De witte test voor heteroscedasticiteit omvat het retourneren van de kwadraten van de gewone kleinste kwadraten (OLS) op de aangepaste OLS-waarden en op de kwadraten van de aangepaste waarden.
Generaliserend, worden de OLS kwadratische residuen geretourneerd op de verklarende variabelen. Het belangrijkste doel van White is om de vormen van heteroscedasticiteit te testen die de OLS-standaardfouten en de bijbehorende statistieken ongeldig maken.
Met andere woorden, de White-test stelt ons in staat om de aanwezigheid van heteroscedasticiteit te controleren (de fout, u, afhankelijk van de verklarende variabelen varieert in de populatie). Deze test verenigt in een enkele vergelijking de kwadraten en de kruisproducten van alle onafhankelijke variabelen van de regressie. Gegeven de aannames van Gauss-Markov, concentreren we ons op de aanname van homoscedasticiteit:
Var (u | x1,…, Xk) =2
Een voorbeeld van heteroscedasticiteit zou zijn dat in een klimaatveranderingsvergelijking de variantie van de niet-waargenomen factoren die klimaatverandering beïnvloeden (factoren die binnen de fout vallen en E (u | x1,…, Xk) σ2 ) neemt toe met de CO-uitstoot2 (Var (u | x1,…, Xk) σ2 ). Als we de witte test toepassen, testen we of Var (u | x1,…, Xk) σ2 (heteroscedasticiteit) of Var (u | x1,…, Xk) =2 (homoscedasticiteit). In dit geval zouden we Var verwerpen (u | x1,…, Xk) =2 omdat de variantie van de fout toeneemt met de CO-uitstoot2 en daarom2 het is niet constant voor de hele bevolking.
Werkwijze
1. We gaan uit van een populatie meervoudige lineaire regressie met k = 2. We definiëren (k) als het aantal regressors.
We gaan uit van Gauss-Markov-conformiteit, zodat de OLS-schatting onbevooroordeeld en consistent is.
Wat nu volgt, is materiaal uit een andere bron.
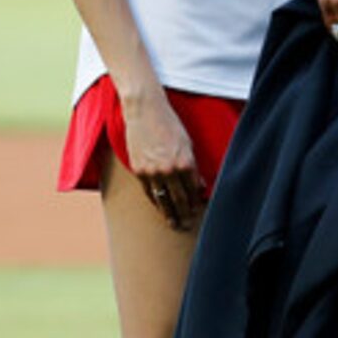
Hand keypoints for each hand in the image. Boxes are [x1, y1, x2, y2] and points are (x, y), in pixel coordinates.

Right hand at [116, 80, 205, 230]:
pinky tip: (160, 207)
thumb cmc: (170, 125)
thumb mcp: (188, 144)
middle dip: (183, 213)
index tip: (196, 212)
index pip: (192, 190)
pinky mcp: (139, 170)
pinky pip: (148, 191)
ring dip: (168, 212)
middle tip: (185, 225)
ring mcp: (152, 171)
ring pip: (162, 198)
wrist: (145, 112)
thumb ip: (193, 167)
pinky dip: (155, 200)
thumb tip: (199, 186)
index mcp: (186, 162)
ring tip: (173, 223)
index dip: (194, 203)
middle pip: (178, 199)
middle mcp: (169, 170)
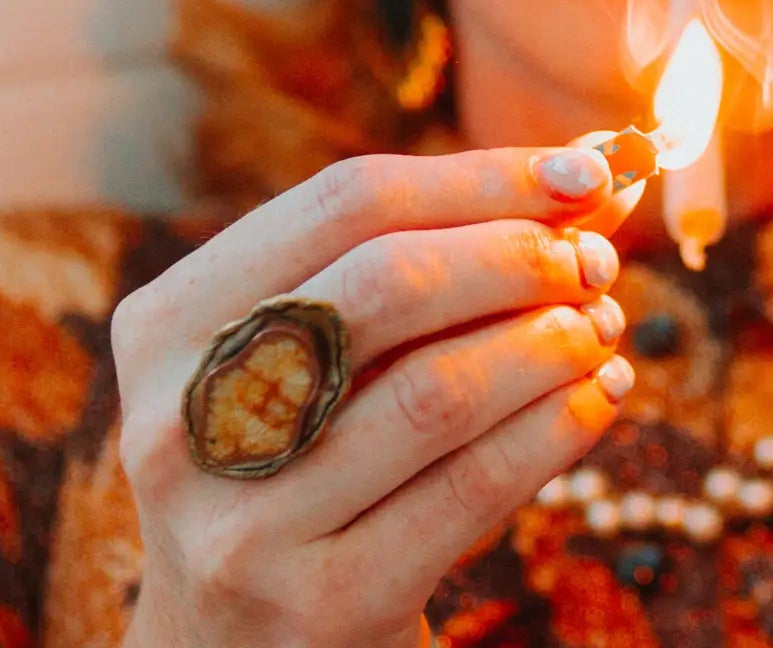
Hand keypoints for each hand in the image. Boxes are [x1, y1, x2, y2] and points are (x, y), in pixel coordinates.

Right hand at [111, 142, 642, 647]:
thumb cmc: (302, 466)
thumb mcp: (316, 362)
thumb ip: (426, 260)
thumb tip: (595, 171)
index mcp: (168, 325)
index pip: (346, 203)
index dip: (481, 176)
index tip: (583, 171)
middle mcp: (184, 418)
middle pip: (390, 282)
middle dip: (520, 255)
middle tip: (595, 261)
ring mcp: (245, 521)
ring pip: (438, 390)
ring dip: (551, 342)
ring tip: (604, 327)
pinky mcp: (323, 602)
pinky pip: (474, 487)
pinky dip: (559, 426)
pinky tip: (602, 396)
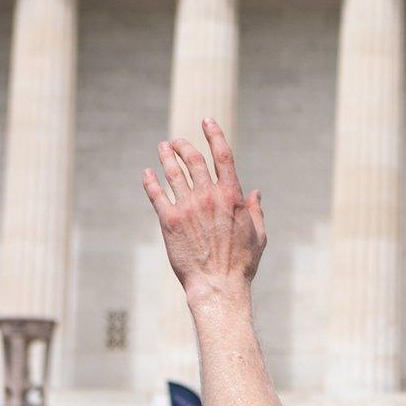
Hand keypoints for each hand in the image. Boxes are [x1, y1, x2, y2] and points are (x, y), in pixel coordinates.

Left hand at [142, 119, 265, 308]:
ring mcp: (187, 207)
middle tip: (177, 142)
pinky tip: (147, 174)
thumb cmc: (242, 264)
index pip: (223, 155)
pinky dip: (150, 181)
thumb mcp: (259, 235)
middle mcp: (208, 196)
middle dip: (184, 145)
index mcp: (232, 196)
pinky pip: (156, 194)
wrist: (218, 285)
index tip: (207, 120)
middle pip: (193, 159)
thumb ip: (256, 211)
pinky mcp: (169, 221)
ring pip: (173, 172)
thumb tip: (256, 193)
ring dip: (167, 157)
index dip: (214, 134)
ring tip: (163, 148)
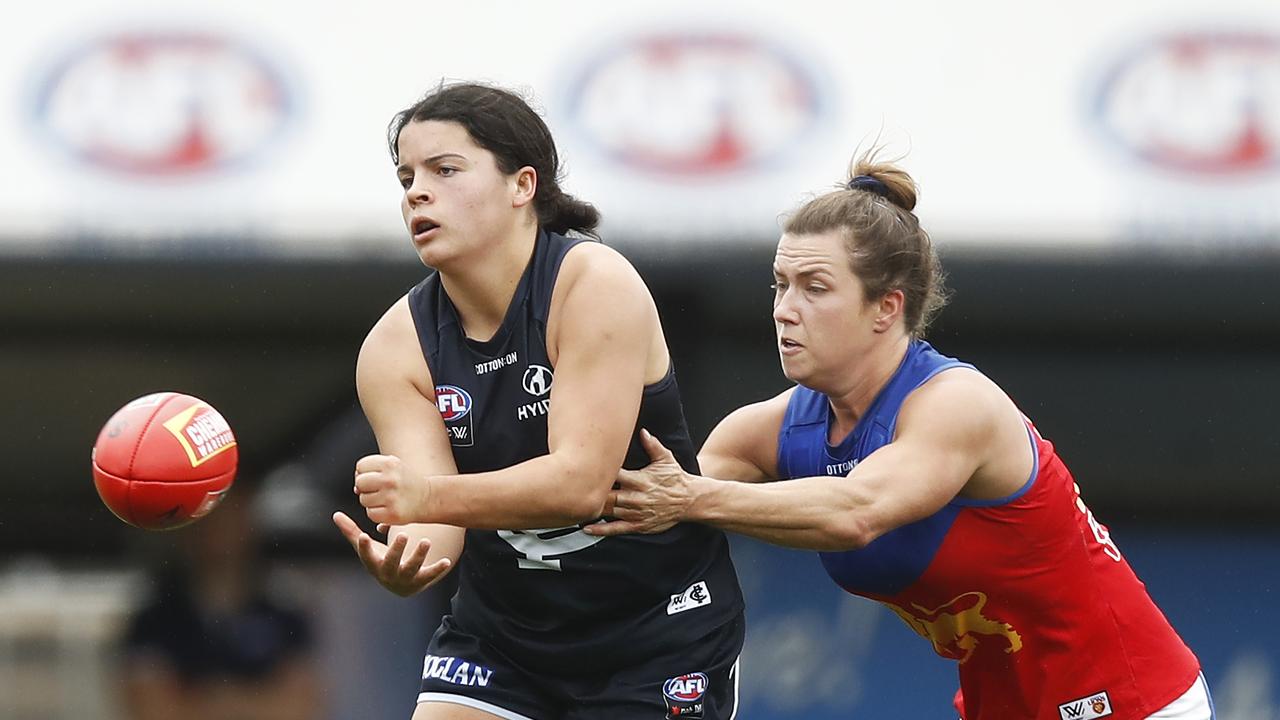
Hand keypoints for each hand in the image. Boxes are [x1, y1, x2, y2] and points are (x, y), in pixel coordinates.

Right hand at [332, 512, 450, 596]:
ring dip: (419, 556)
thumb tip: (335, 514)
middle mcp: (388, 573)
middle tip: (403, 536)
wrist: (398, 585)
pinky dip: (438, 569)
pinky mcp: (420, 581)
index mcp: (374, 564)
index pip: (366, 556)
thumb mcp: (366, 549)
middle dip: (397, 550)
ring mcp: (405, 578)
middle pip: (391, 563)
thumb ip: (352, 532)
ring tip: (426, 541)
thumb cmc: (380, 560)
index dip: (364, 547)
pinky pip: (429, 575)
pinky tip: (447, 561)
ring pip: (412, 568)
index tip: (364, 536)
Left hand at [353, 454, 428, 524]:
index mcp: (390, 463)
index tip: (375, 477)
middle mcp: (390, 479)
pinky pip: (370, 513)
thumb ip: (371, 471)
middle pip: (360, 483)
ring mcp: (391, 497)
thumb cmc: (405, 481)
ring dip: (370, 501)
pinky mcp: (392, 513)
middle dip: (365, 487)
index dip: (364, 472)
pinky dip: (376, 513)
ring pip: (363, 499)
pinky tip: (386, 508)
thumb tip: (356, 489)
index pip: (361, 466)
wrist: (428, 497)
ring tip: (384, 499)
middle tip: (378, 489)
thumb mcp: (392, 466)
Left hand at [585, 429, 691, 536]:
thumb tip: (643, 432)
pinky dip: (601, 529)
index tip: (585, 469)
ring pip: (610, 512)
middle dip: (593, 493)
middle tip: (574, 491)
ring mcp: (637, 513)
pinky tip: (588, 528)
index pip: (616, 475)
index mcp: (641, 479)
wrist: (690, 500)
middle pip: (609, 495)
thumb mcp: (666, 459)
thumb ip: (652, 445)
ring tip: (575, 507)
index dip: (600, 473)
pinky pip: (617, 529)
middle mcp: (637, 497)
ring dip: (593, 510)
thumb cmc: (676, 478)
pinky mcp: (639, 525)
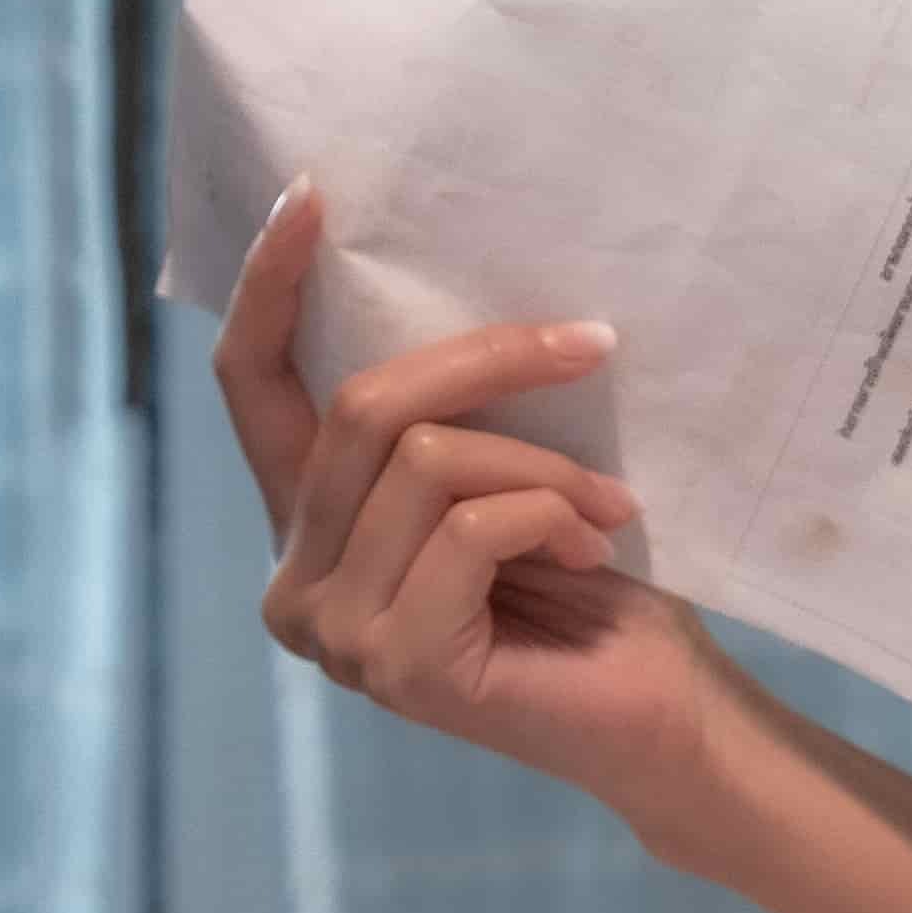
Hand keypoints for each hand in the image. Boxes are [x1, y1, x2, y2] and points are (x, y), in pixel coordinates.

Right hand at [211, 186, 735, 822]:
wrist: (660, 717)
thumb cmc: (588, 588)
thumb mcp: (497, 472)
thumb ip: (436, 416)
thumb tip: (439, 275)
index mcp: (307, 528)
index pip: (251, 387)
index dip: (270, 286)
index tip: (314, 195)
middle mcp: (295, 583)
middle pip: (362, 408)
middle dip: (488, 361)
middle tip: (592, 346)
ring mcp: (334, 633)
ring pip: (425, 461)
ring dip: (543, 465)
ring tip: (607, 509)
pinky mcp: (394, 663)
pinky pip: (470, 527)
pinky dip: (548, 517)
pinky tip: (592, 553)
In het bijzonder richten wij ons op:
- E (u | x1,…, Xk) = 0
- Var (u | x1,…, Xk) =2
2. De nulhypothese is gebaseerd op de vervulling van homoscedasticiteit.
H0: Var (u | x1,…, Xk) =2
Om de H . te contrasteren0 (homoscedasticiteit) wordt getest als u2 het is gerelateerd aan een of meer verklarende variabelen. Evenzo is de H0 kan worden uitgedrukt als:
H0 : EU2 | X1,…, Xk) = E (u2 ) =2
3. We maken de OLS-schatting op Model 1, waarbij de schatting van û2 is het kwadraat van de fout van Model 1. We construeren de vergelijking û2 :
- De onafhankelijke variabelen (xik).
- De kwadraten van de onafhankelijke variabelen (xik2).
- De kruisproducten (xik Xh ik ≠ h).
- We vervangen B0 en Bk door0 enk respectievelijk.
- We vervangen u door v
Met als resultaat:
of2 =0 +1X1 +2X2 +3X12 +4X22 +5X1 X2 + v
Deze fout (v) heeft een nulgemiddelde met de onafhankelijke variabelen (xik ) .
4. We stellen de hypothesen uit de vorige vergelijking voor:
5. We gebruiken de F-statistiek om het gezamenlijke significantieniveau van (x1,…, Xk).
We herinneren ons als (k) het aantal regressors in û2 .
6. Afwijzingsregel:
- P-waarde <Fk, n-k-1 : we verwerpen H0 = we verwerpen de aanwezigheid van homoscedasticiteit.
- P-waarde> Fk, n-k-1 : we hebben niet genoeg significant bewijs om H . te verwerpen0 = we verwerpen de aanwezigheid van homoscedasticiteit niet.